The meaning of this vernacular couplet is clear enough. Generally, a Brahman in India is supposed to be light-skinned and a Shudra (lower caste) darker. But there are many Brahmans who are dark-complexioned and many Shudras who are light-skinned. So how could the colour of one’s skin be applied as an infallible criterion and the irrefutable justification of the caste system be maintained? But for the Hindu society to function, the caste system must be maintained by any means. Hence this reverse logic. If a Brahman, by chance and quirk of subterranean matters, is dark-skinned, that’s all the better. Hindu society chooses to make such a Brahman superior to Rudra, the whimsical, dancing, pot-smoking, terrifying god Shiva. Meanwhile, concession must be given to the light-skinned Shudras as well. They get upgraded to an elevated position—at least in informal beliefs; the deeply-entrenched social and familial customs would take care of the rest. In this way, both light skin colour and high caste are endowed with genetic superiority.
Virtues or looks?
I have since thought about the meaning of this strange word sanskar. Some of the dictionary meanings of this word are “purity, perfection, education, cultivation, embellishment, consecration, capacity, effect of the work, reproductive quality, such as vitality, elasticity, and mental impression, faculty of recollection, investiture with the sacred thread,” etc.
The meaning of sanskar as used by the upper caste does include some of the meanings associated with rituals and habits. But the real meaning in current usage relates primarily to in-born genetic traits and skin colour, attributable to particular castes. One can say that my college friends used this word to represent a number of things: all assumed either present or absent—present among the high castes and absent among the lower castes. At the root of this usage, the concept of sanskari entailed racial superiority—in terms of colour and certain other biological features. When somebody said, “Look how sanskari he looks!” it obviously meant that the man looked brown, possessed a nose of a certain shape, had a certain elevation and width of forehead, etc. It was not very clear where the virtues ended and biological features took over. A mess of confusion existed.
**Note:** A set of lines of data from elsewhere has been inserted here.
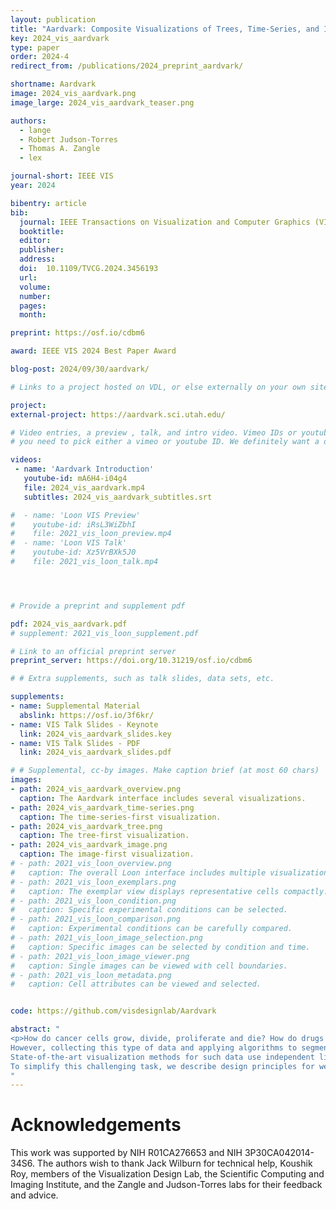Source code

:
 ```yaml
---
layout: publication
title: "Aardvark: Composite Visualizations of Trees, Time-Series, and Images"
key: 2024_vis_aardvark
type: paper
order: 2024-4
redirect_from: /publications/2024_preprint_aardvark/

shortname: Aardvark
image: 2024_vis_aardvark.png
image_large: 2024_vis_aardvark_teaser.png

authors:
  - lange
  - Robert Judson-Torres
  - Thomas A. Zangle
  - lex

journal-short: IEEE VIS
year: 2024

bibentry: article
bib:
  journal: IEEE Transactions on Visualization and Computer Graphics (VIS)
  booktitle: 
  editor: 
  publisher: 
  address: 
  doi:  10.1109/TVCG.2024.3456193
  url: 
  volume: 
  number: 
  pages: 
  month:

preprint: https://osf.io/cdbm6

award: IEEE VIS 2024 Best Paper Award

blog-post: 2024/09/30/aardvark/

# Links to a project hosted on VDL, or else externally on your own site

project:
external-project: https://aardvark.sci.utah.edu/

# Video entries, a preview , talk, and intro video. Vimeo IDs or youtube IDs are supported
# you need to pick either a vimeo or youtube ID. We definitely want a downloadable video too.

videos:
 - name: 'Aardvark Introduction'
   youtube-id: mA6H4-i04g4
   file: 2024_vis_aardvark.mp4
   subtitles: 2024_vis_aardvark_subtitles.srt

#  - name: 'Loon VIS Preview'
#    youtube-id: iRsL3WiZbhI
#    file: 2021_vis_loon_preview.mp4
#  - name: 'Loon VIS Talk'
#    youtube-id: Xz5VrBXk5J0
#    file: 2021_vis_loon_talk.mp4




# Provide a preprint and supplement pdf

pdf: 2024_vis_aardvark.pdf
# supplement: 2021_vis_loon_supplement.pdf

# Link to an official preprint server
preprint_server: https://doi.org/10.31219/osf.io/cdbm6

# # Extra supplements, such as talk slides, data sets, etc.

supplements:
- name: Supplemental Material
  abslink: https://osf.io/3f6kr/
- name: VIS Talk Slides - Keynote
  link: 2024_vis_aardvark_slides.key
- name: VIS Talk Slides - PDF
  link: 2024_vis_aardvark_slides.pdf

# # Supplemental, cc-by images. Make caption brief (at most 60 chars)
images:
- path: 2024_vis_aardvark_overview.png
  caption: The Aardvark interface includes several visualizations.
- path: 2024_vis_aardvark_time-series.png
  caption: The time-series-first visualization.
- path: 2024_vis_aardvark_tree.png
  caption: The tree-first visualization.
- path: 2024_vis_aardvark_image.png
  caption: The image-first visualization.
# - path: 2021_vis_loon_overview.png
#   caption: The overall Loon interface includes multiple visualizations.
# - path: 2021_vis_loon_exemplars.png
#   caption: The exemplar view displays representative cells compactly.
# - path: 2021_vis_loon_condition.png
#   caption: Specific experimental conditions can be selected.
# - path: 2021_vis_loon_comparison.png
#   caption: Experimental conditions can be carefully compared.
# - path: 2021_vis_loon_image_selection.png
#   caption: Specific images can be selected by condition and time.
# - path: 2021_vis_loon_image_viewer.png
#   caption: Single images can be viewed with cell boundaries.
# - path: 2021_vis_loon_metadata.png
#   caption: Cell attributes can be viewed and selected.


code: https://github.com/visdesignlab/Aardvark

abstract: "
<p>How do cancer cells grow, divide, proliferate and die? How do drugs influence these processes? These are difficult questions that we can attempt to answer with a combination of time-series microscopy experiments, classification algorithms, and data visualization. 
However, collecting this type of data and applying algorithms to segment and track cells and construct lineages of proliferation is error-prone; and identifying the errors can be challenging since it often requires cross-checking multiple data types. Similarly, analyzing and communicating the results necessitates synthesizing different data types into a single narrative.
State-of-the-art visualization methods for such data use independent line charts, tree diagrams, and images in separate views. However, this spatial separation requires the viewer of these charts to combine the relevant pieces of data in memory.
To simplify this challenging task, we describe design principles for weaving cell images, time-series data, and tree data into a cohesive visualization. Our design principles are based on choosing a primary data type that drives the layout and integrates the other data types into that layout. We then introduce Aardvark, a system that uses these principles to implement novel visualization techniques. Based on Aardvark, we demonstrate the utility of each of these approaches for discovery, communication, and data debugging in a series of case studies.</p>
"
---
```


# Acknowledgements

This work was supported by NIH R01CA276653 and NIH 3P30CA042014-34S6.
The authors wish to thank Jack Wilburn for technical help, Koushik Roy, members of the Visualization Design Lab, the Scientific Computing and Imaging Institute, and the Zangle and Judson-Torres labs for their feedback and advice.
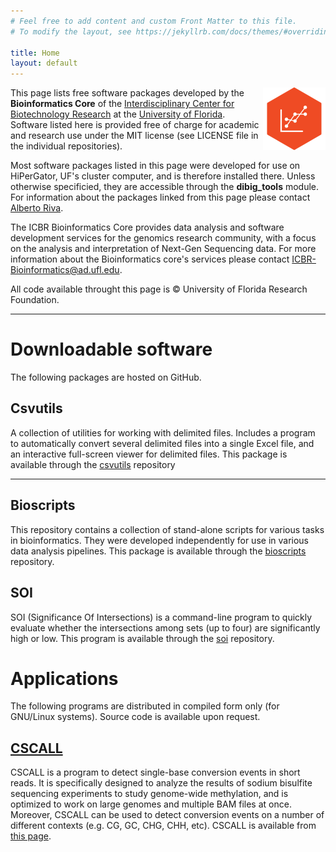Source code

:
 ```yaml
---
# Feel free to add content and custom Front Matter to this file.
# To modify the layout, see https://jekyllrb.com/docs/themes/#overriding-theme-defaults

title: Home
layout: default
---
```


<img style="float: right" src="img/BI-logo-small.png" width="100px"> This page lists free software packages developed by the **Bioinformatics Core** of the [Interdisciplinary Center for Biotechnology Research](http://biotech.ufl.edu) at the [University of Florida](http://ufl.edu).  Software listed here is provided free of charge for academic and research use under the MIT license (see LICENSE file in the individual repositories). 

Most software packages listed in this page were developed for use on HiPerGator, UF's cluster computer, and is therefore installed there. Unless otherwise specificied, they are accessible through the **dibig_tools** module. For information about the packages linked from this page please contact [Alberto Riva](mailto:ariva@ufl.edu). 

The ICBR Bioinformatics Core provides data analysis and software development services for the genomics research community, with a focus on the analysis and interpretation of Next-Gen Sequencing data. For more information about the Bioinformatics core's services please contact [ICBR-Bioinformatics@ad.ufl.edu](mailto:ICBR-Bioinformatics@ad.ufl.edu).

All code available throught this page is © University of Florida Research Foundation.

---

# Downloadable software
The following packages are hosted on GitHub.

## Csvutils
A collection of utilities for working with delimited files. Includes a program to automatically convert several delimited files into a single Excel file, and an interactive full-screen viewer for delimited files. This package is available through the [csvutils](https://github.com/uf-icbr-bioinformatics/csvutils) repository

---
## Bioscripts
This repository contains a collection of stand-alone scripts for various tasks in bioinformatics. They were developed independently for use in various data analysis pipelines. This package is available through the [bioscripts](https://github.com/uf-icbr-bioinformatics/bioscripts) repository.

## SOI
SOI (Significance Of Intersections) is a command-line program to quickly evaluate whether the intersections among sets (up to four) are significantly high or low. This program is available through the [soi](https://github.com/uf-icbr-bioinformatics/soi) repository.

# Applications
The following programs are distributed in compiled form only (for GNU/Linux systems). Source code is available upon request.

## [CSCALL](http://compbio.ufl.edu/resources/software/cscall/)
CSCALL is a program to detect single-base conversion events in short reads. It is specifically designed to analyze the results of sodium bisulfite sequencing experiments to study genome-wide methylation, and is optimized to work on large genomes and multiple BAM files at once. Moreover, CSCALL can be used to detect conversion events on a number of different contexts (e.g. CG, GC, CHG, CHH, etc). CSCALL is available from [this page](http://compbio.ufl.edu/resources/software/cscall/).
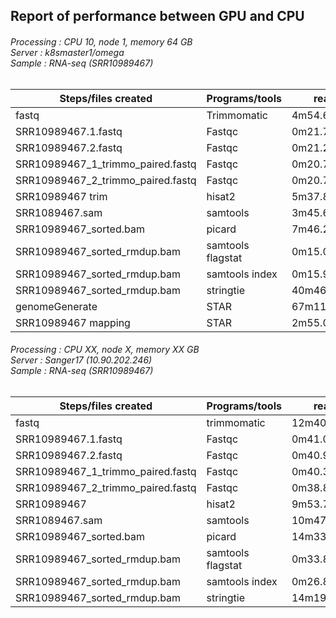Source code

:## Report of performance between GPU and CPU

###### Processing : CPU 10, node 1, memory 64 GB<br>Server : k8smaster1/omega<br>Sample : RNA-seq (SRR10989467)

Steps/files created | Programs/tools | real | user | sys
--- | --- | --- | --- |--- 
fastq | Trimmomatic | 4m54.646s | 4m6.433s | 2m25.941s
SRR10989467.1.fastq|	Fastqc|	0m21.735s|	0m22.806s|	0m1.355s
SRR10989467.2.fastq|	Fastqc|	0m21.272s|	0m21.897s|	0m1.370s
SRR10989467_1_trimmo_paired.fastq|	Fastqc|	0m20.770s|	0m21.525s|	0m1.399s
SRR10989467_2_trimmo_paired.fastq|	Fastqc|	0m20.797s|	0m21.979s|	0m1.354s
SRR10989467 trim|	hisat2|	5m37.831s|	32m39.923s|	0m32.199s
SRR1089467.sam|	samtools|	3m45.601s|	3m29.151s|	0m10.682s
SRR10989467_sorted.bam|	picard|	7m46.290s|	10m23.874s|	0m16.338s
SRR10989467_sorted_rmdup.bam|	samtools flagstat	|0m15.076s|	0m14.172s|	0m0.802s
SRR10989467_sorted_rmdup.bam|	samtools index|	0m15.911s	|0m15.405s	|0m0.417s
SRR10989467_sorted_rmdup.bam|	stringtie|	40m46.360s	|41m50.743s|	0m15.878s
genomeGenerate  |	STAR|	67m11.701s	|280m10.123s	|3m42.097s
SRR10989467 mapping |	STAR|	2m55.012s|	12m42.618s|	0m31.139s		

###### Processing : CPU XX, node X, memory XX GB<br>Server : Sanger17 (10.90.202.246)<br>Sample : RNA-seq (SRR10989467)

Steps/files created | Programs/tools | real | user | sys
--- | --- | --- | --- |--- 
fastq|	trimmomatic 	|12m40.120s	|6m31.020s	|11m4.076s
SRR10989467.1.fastq	|Fastqc	|0m41.084s	|0m41.764s	|0m2.824s
SRR10989467.2.fastq	|Fastqc	|0m40.972s		| |0m2.364s
SRR10989467_1_trimmo_paired.fastq	|Fastqc|	0m40.318s	|0m41.668s	|0m1.888s
SRR10989467_2_trimmo_paired.fastq|	Fastqc	|0m38.851s	|0m39.700s	|0m1.720s
SRR10989467	|hisat2|	9m53.742s	|52m30.204s|	5m47.388s
SRR1089467.sam	|samtools	|10m47.832s	|10m22.552s	|0m24.704s
SRR10989467_sorted.bam	|picard	|14m33.567s	|73m14.956s	|6m26.196s
SRR10989467_sorted_rmdup.bam	|samtools flagstat	|0m33.883s	|0m30.672s	|0m3.208s
SRR10989467_sorted_rmdup.bam	|samtools index	|0m26.817s	|0m26.232s	|0m0.580s
SRR10989467_sorted_rmdup.bam	|stringtie	|14m19.681s	|14m17.672s	|0m28.544s

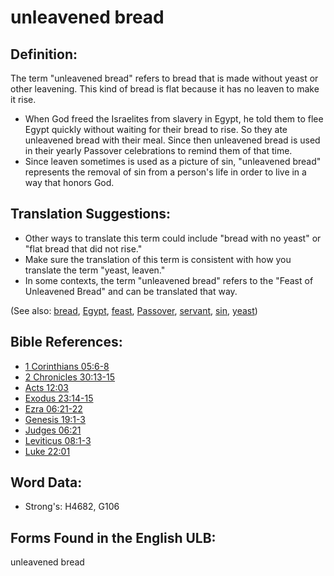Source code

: # unleavened bread

## Definition:

The term "unleavened bread" refers to bread that is made without yeast or other leavening. This kind of bread is flat because it has no leaven to make it rise.

* When God freed the Israelites from slavery in Egypt, he told them to flee Egypt quickly without waiting for their bread to rise. So they ate unleavened bread with their meal. Since then unleavened bread is used in their yearly Passover celebrations to remind them of that time.
* Since leaven sometimes is used as a picture of sin, "unleavened bread" represents the removal of sin from a person's life in order to live in a way that honors God.

## Translation Suggestions:

* Other ways to translate this term could include "bread with no yeast" or "flat bread that did not rise."
* Make sure the translation of this term is consistent with how you translate the term "yeast, leaven."
* In some contexts, the term "unleavened bread" refers to the "Feast of Unleavened Bread" and can be translated that way.

(See also: [bread](../other/bread.md), [Egypt](../names/egypt.md), [feast](../other/feast.md), [Passover](../kt/passover.md), [servant](../other/servant.md), [sin](../kt/sin.md), [yeast](../other/yeast.md))

## Bible References:

* [1 Corinthians 05:6-8](rc://en/tn/help/1co/05/06)
* [2 Chronicles 30:13-15](rc://en/tn/help/2ch/30/13)
* [Acts 12:03](rc://en/tn/help/act/12/03)
* [Exodus 23:14-15](rc://en/tn/help/exo/23/14)
* [Ezra 06:21-22](rc://en/tn/help/ezr/06/21)
* [Genesis 19:1-3](rc://en/tn/help/gen/19/01)
* [Judges 06:21](rc://en/tn/help/jdg/06/21)
* [Leviticus 08:1-3](rc://en/tn/help/lev/08/01)
* [Luke 22:01](rc://en/tn/help/luk/22/01)

## Word Data:

* Strong's: H4682, G106

## Forms Found in the English ULB:

unleavened bread


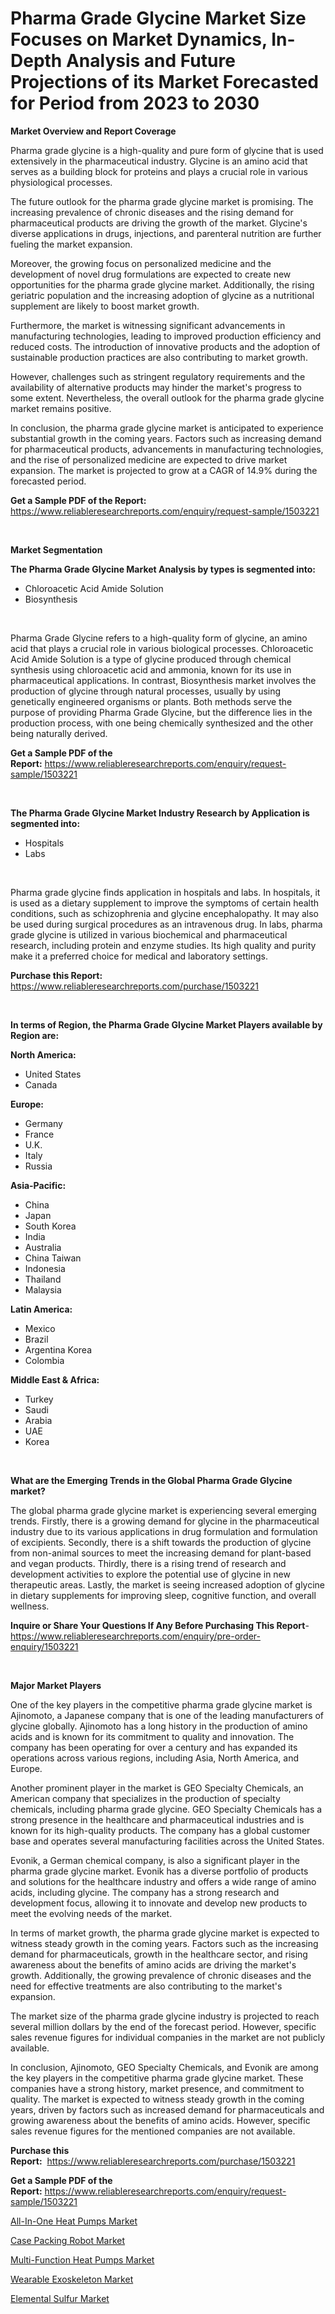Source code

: <p><h1>Pharma Grade Glycine Market Size Focuses on Market Dynamics, In-Depth Analysis and Future Projections of its Market Forecasted for Period from 2023 to 2030</h1></p><p><strong>Market Overview and Report Coverage</strong></p>
<p><p>Pharma grade glycine is a high-quality and pure form of glycine that is used extensively in the pharmaceutical industry. Glycine is an amino acid that serves as a building block for proteins and plays a crucial role in various physiological processes.</p><p>The future outlook for the pharma grade glycine market is promising. The increasing prevalence of chronic diseases and the rising demand for pharmaceutical products are driving the growth of the market. Glycine's diverse applications in drugs, injections, and parenteral nutrition are further fueling the market expansion.</p><p>Moreover, the growing focus on personalized medicine and the development of novel drug formulations are expected to create new opportunities for the pharma grade glycine market. Additionally, the rising geriatric population and the increasing adoption of glycine as a nutritional supplement are likely to boost market growth.</p><p>Furthermore, the market is witnessing significant advancements in manufacturing technologies, leading to improved production efficiency and reduced costs. The introduction of innovative products and the adoption of sustainable production practices are also contributing to market growth.</p><p>However, challenges such as stringent regulatory requirements and the availability of alternative products may hinder the market's progress to some extent. Nevertheless, the overall outlook for the pharma grade glycine market remains positive.</p><p>In conclusion, the pharma grade glycine market is anticipated to experience substantial growth in the coming years. Factors such as increasing demand for pharmaceutical products, advancements in manufacturing technologies, and the rise of personalized medicine are expected to drive market expansion. The market is projected to grow at a CAGR of 14.9% during the forecasted period.</p></p>
<p><strong>Get a Sample PDF of the Report:</strong> <a href="https://www.reliableresearchreports.com/enquiry/request-sample/1503221">https://www.reliableresearchreports.com/enquiry/request-sample/1503221</a></p>
<p>&nbsp;</p>
<p><strong>Market Segmentation</strong></p>
<p><strong>The Pharma Grade Glycine Market Analysis by types is segmented into:</strong></p>
<p><ul><li>Chloroacetic Acid Amide Solution</li><li>Biosynthesis</li></ul></p>
<p>&nbsp;</p>
<p><p>Pharma Grade Glycine refers to a high-quality form of glycine, an amino acid that plays a crucial role in various biological processes. Chloroacetic Acid Amide Solution is a type of glycine produced through chemical synthesis using chloroacetic acid and ammonia, known for its use in pharmaceutical applications. In contrast, Biosynthesis market involves the production of glycine through natural processes, usually by using genetically engineered organisms or plants. Both methods serve the purpose of providing Pharma Grade Glycine, but the difference lies in the production process, with one being chemically synthesized and the other being naturally derived.</p></p>
<p><strong>Get a Sample PDF of the Report:</strong>&nbsp;<a href="https://www.reliableresearchreports.com/enquiry/request-sample/1503221">https://www.reliableresearchreports.com/enquiry/request-sample/1503221</a></p>
<p>&nbsp;</p>
<p><strong>The Pharma Grade Glycine Market Industry Research by Application is segmented into:</strong></p>
<p><ul><li>Hospitals</li><li>Labs</li></ul></p>
<p>&nbsp;</p>
<p><p>Pharma grade glycine finds application in hospitals and labs. In hospitals, it is used as a dietary supplement to improve the symptoms of certain health conditions, such as schizophrenia and glycine encephalopathy. It may also be used during surgical procedures as an intravenous drug. In labs, pharma grade glycine is utilized in various biochemical and pharmaceutical research, including protein and enzyme studies. Its high quality and purity make it a preferred choice for medical and laboratory settings.</p></p>
<p><strong>Purchase this Report:</strong>&nbsp; <a href="https://www.reliableresearchreports.com/purchase/1503221">https://www.reliableresearchreports.com/purchase/1503221</a></p>
<p>&nbsp;</p>
<p><strong>In terms of Region, the Pharma Grade Glycine Market Players available by Region are:</strong></p>
<p>
    <p> <strong> North America: </strong>
        <ul>
            <li>United States</li>
            <li>Canada</li>
        </ul>
        </p> 
    <p> <strong> Europe: </strong>
        <ul>
            <li>Germany</li>
            <li>France</li>
            <li>U.K.</li>
            <li>Italy</li>
            <li>Russia</li>
        </ul>
        </p> 
    <p> <strong> Asia-Pacific: </strong>
        <ul>
            <li>China</li>
            <li>Japan</li>
            <li>South Korea</li>
            <li>India</li>
            <li>Australia</li>
            <li>China Taiwan</li>
            <li>Indonesia</li>
            <li>Thailand</li>
            <li>Malaysia</li>
        </ul>
        </p> 
    <p> <strong> Latin America: </strong>
        <ul>
            <li>Mexico</li>
            <li>Brazil</li>
            <li>Argentina Korea</li>
            <li>Colombia</li>
        </ul>
        </p> 
    <p> <strong> Middle East & Africa: </strong>
        <ul>
            <li>Turkey</li>
            <li>Saudi</li>
            <li>Arabia</li>
            <li>UAE</li>
            <li>Korea</li>
        </ul>
    </p>
    </p>
<p>&nbsp;</p>
<p><strong>What are the Emerging Trends in the Global Pharma Grade Glycine market?</strong></p>
<p><p>The global pharma grade glycine market is experiencing several emerging trends. Firstly, there is a growing demand for glycine in the pharmaceutical industry due to its various applications in drug formulation and formulation of excipients. Secondly, there is a shift towards the production of glycine from non-animal sources to meet the increasing demand for plant-based and vegan products. Thirdly, there is a rising trend of research and development activities to explore the potential use of glycine in new therapeutic areas. Lastly, the market is seeing increased adoption of glycine in dietary supplements for improving sleep, cognitive function, and overall wellness.</p></p>
<p><strong>Inquire or Share Your Questions If Any Before Purchasing This Report</strong>- <a href="https://www.reliableresearchreports.com/enquiry/pre-order-enquiry/1503221">https://www.reliableresearchreports.com/enquiry/pre-order-enquiry/1503221</a></p>
<p>&nbsp;</p>
<p><strong>Major Market Players</strong></p>
<p><p>One of the key players in the competitive pharma grade glycine market is Ajinomoto, a Japanese company that is one of the leading manufacturers of glycine globally. Ajinomoto has a long history in the production of amino acids and is known for its commitment to quality and innovation. The company has been operating for over a century and has expanded its operations across various regions, including Asia, North America, and Europe.</p><p>Another prominent player in the market is GEO Specialty Chemicals, an American company that specializes in the production of specialty chemicals, including pharma grade glycine. GEO Specialty Chemicals has a strong presence in the healthcare and pharmaceutical industries and is known for its high-quality products. The company has a global customer base and operates several manufacturing facilities across the United States.</p><p>Evonik, a German chemical company, is also a significant player in the pharma grade glycine market. Evonik has a diverse portfolio of products and solutions for the healthcare industry and offers a wide range of amino acids, including glycine. The company has a strong research and development focus, allowing it to innovate and develop new products to meet the evolving needs of the market.</p><p>In terms of market growth, the pharma grade glycine market is expected to witness steady growth in the coming years. Factors such as the increasing demand for pharmaceuticals, growth in the healthcare sector, and rising awareness about the benefits of amino acids are driving the market's growth. Additionally, the growing prevalence of chronic diseases and the need for effective treatments are also contributing to the market's expansion.</p><p>The market size of the pharma grade glycine industry is projected to reach several million dollars by the end of the forecast period. However, specific sales revenue figures for individual companies in the market are not publicly available.</p><p>In conclusion, Ajinomoto, GEO Specialty Chemicals, and Evonik are among the key players in the competitive pharma grade glycine market. These companies have a strong history, market presence, and commitment to quality. The market is expected to witness steady growth in the coming years, driven by factors such as increased demand for pharmaceuticals and growing awareness about the benefits of amino acids. However, specific sales revenue figures for the mentioned companies are not available.</p></p>
<p><strong>Purchase this Report:</strong>&nbsp;&nbsp;<a href="https://www.reliableresearchreports.com/purchase/1503221">https://www.reliableresearchreports.com/purchase/1503221</a></p>
<p></p>
<p><strong>Get a Sample PDF of the Report:</strong>&nbsp;<a href="https://www.reliableresearchreports.com/enquiry/request-sample/1503221">https://www.reliableresearchreports.com/enquiry/request-sample/1503221</a></p>
<p><p><a href="https://github.com/CliffMedina6/Market-Research-Report-List-1/blob/main/all-in-one-heat-pumps-market.md">All-In-One Heat Pumps Market</a></p><p><a href="https://www.linkedin.com/pulse/case-packing-robot-market-research-report-provides-thorough-jlroe/">Case Packing Robot Market</a></p><p><a href="https://github.com/RickHolmes3/Market-Research-Report-List-1/blob/main/multi-function-heat-pumps-market.md">Multi-Function Heat Pumps Market</a></p><p><a href="https://www.linkedin.com/pulse/wearable-exoskeleton-market-insights-players-forecast-till-2030-aecme/">Wearable Exoskeleton Market</a></p><p><a href="https://medium.com/@krish.reportprime/elemental-sulfur-market-size-growth-forecast-2023-2030-67b3f7cd4438">Elemental Sulfur Market</a></p></p>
A high caste by popular consensus had to be light-skinned. These light-skinned people were those whom the racist British colonialists referred to as “brown dogs”. If you were a “brown dog”, you considered yourself superior to the darker dogs, black being the lowest dog. Needless to say, the “white dogs” reigned supreme.
Even during my days in Bihar, the high caste boarders ranged from various shades of dark to pale. But the paler you were, the prouder you felt—even if you were foolish. The rhetoric of the lack of this magical sanskar condemned, without trial, all the so-called lower castes and validated all the so-called upper castes. In both India and Nepal, caste ideology has manifested itself in recent years as nationalism to find legitimacy and new ways of domination.